/---

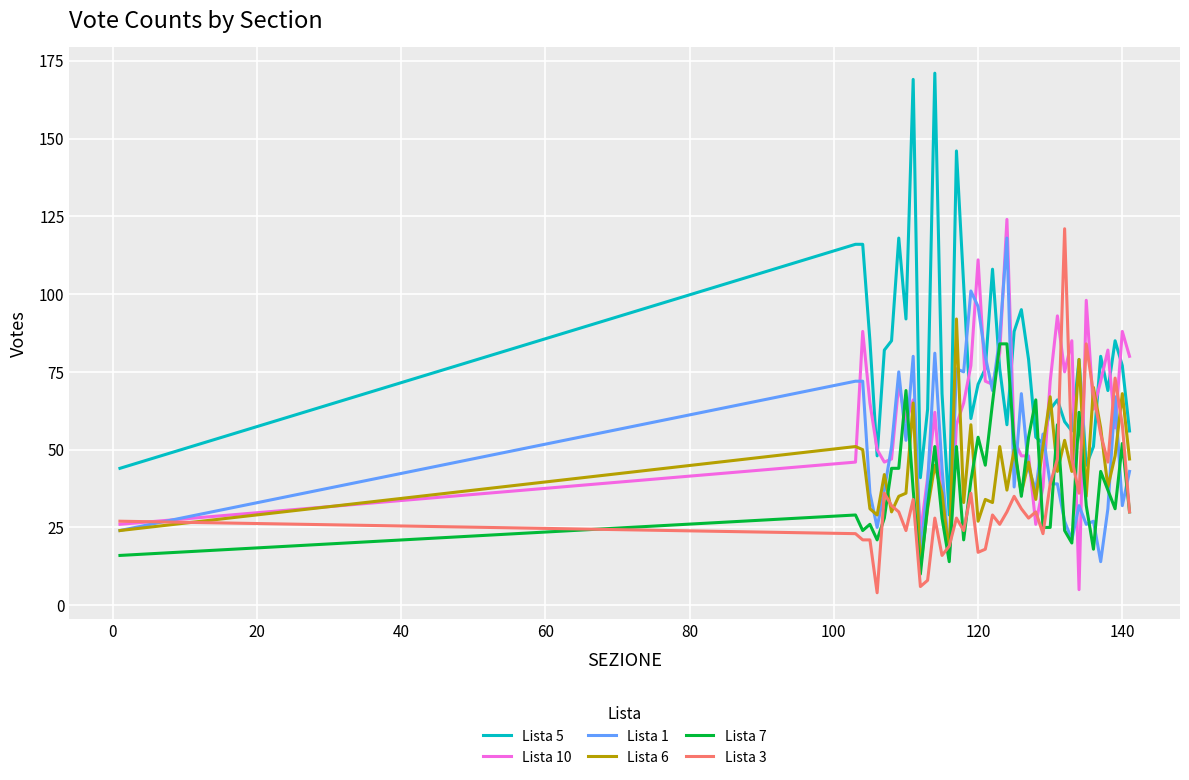

Which series has the widest spread of values?

Lista 5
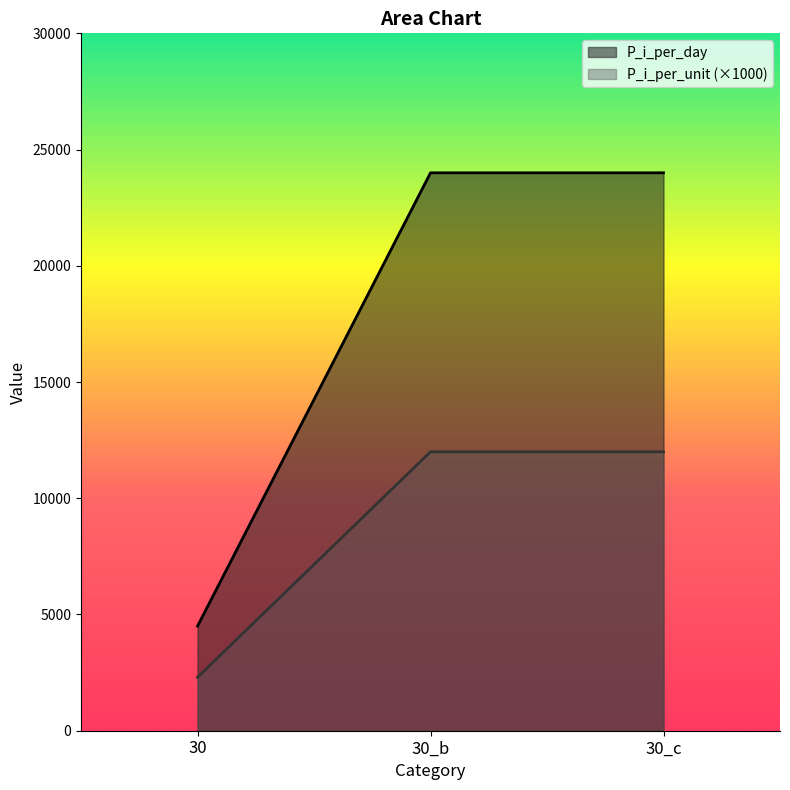

What is the label of the 1st point from the left?

30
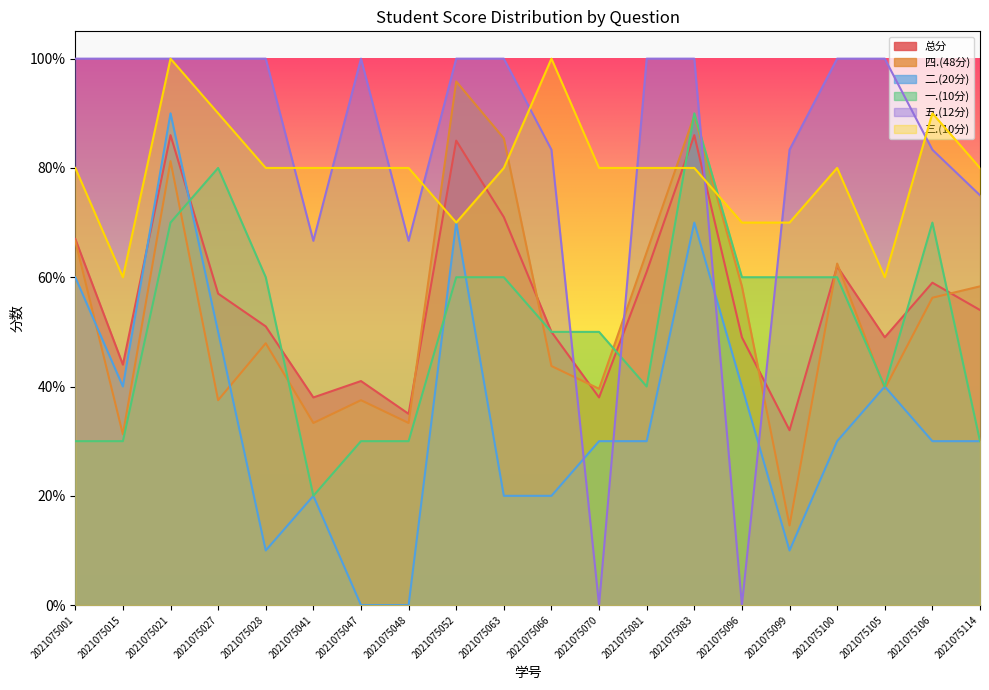

True or false: 二.(20分) and 总分 cross at least once.

True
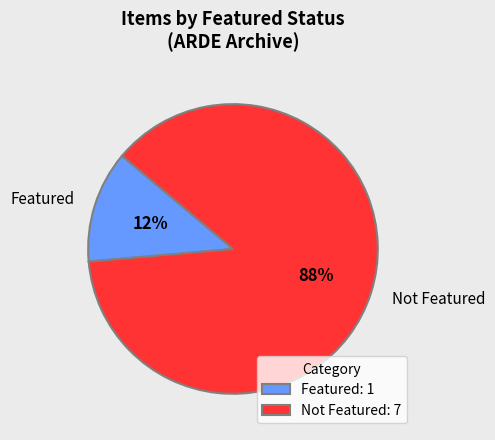

Is the sum of Featured and Not Featured greater than half?

Yes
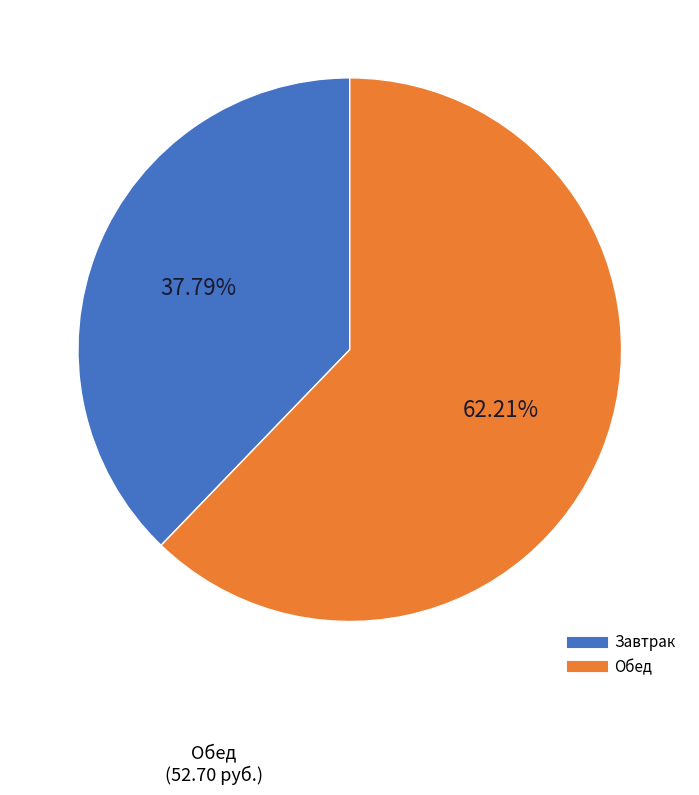

Does any single category account for the majority?

Yes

\---

Print the lines above verbatim, leaving out the pictures.

Which series has the widest spread of values?

Lista 5

What is the label of the 1st point from the left?

30

True or false: 二.(20分) and 总分 cross at least once.

True

Is the sum of Featured and Not Featured greater than half?

Yes

Does any single category account for the majority?

Yes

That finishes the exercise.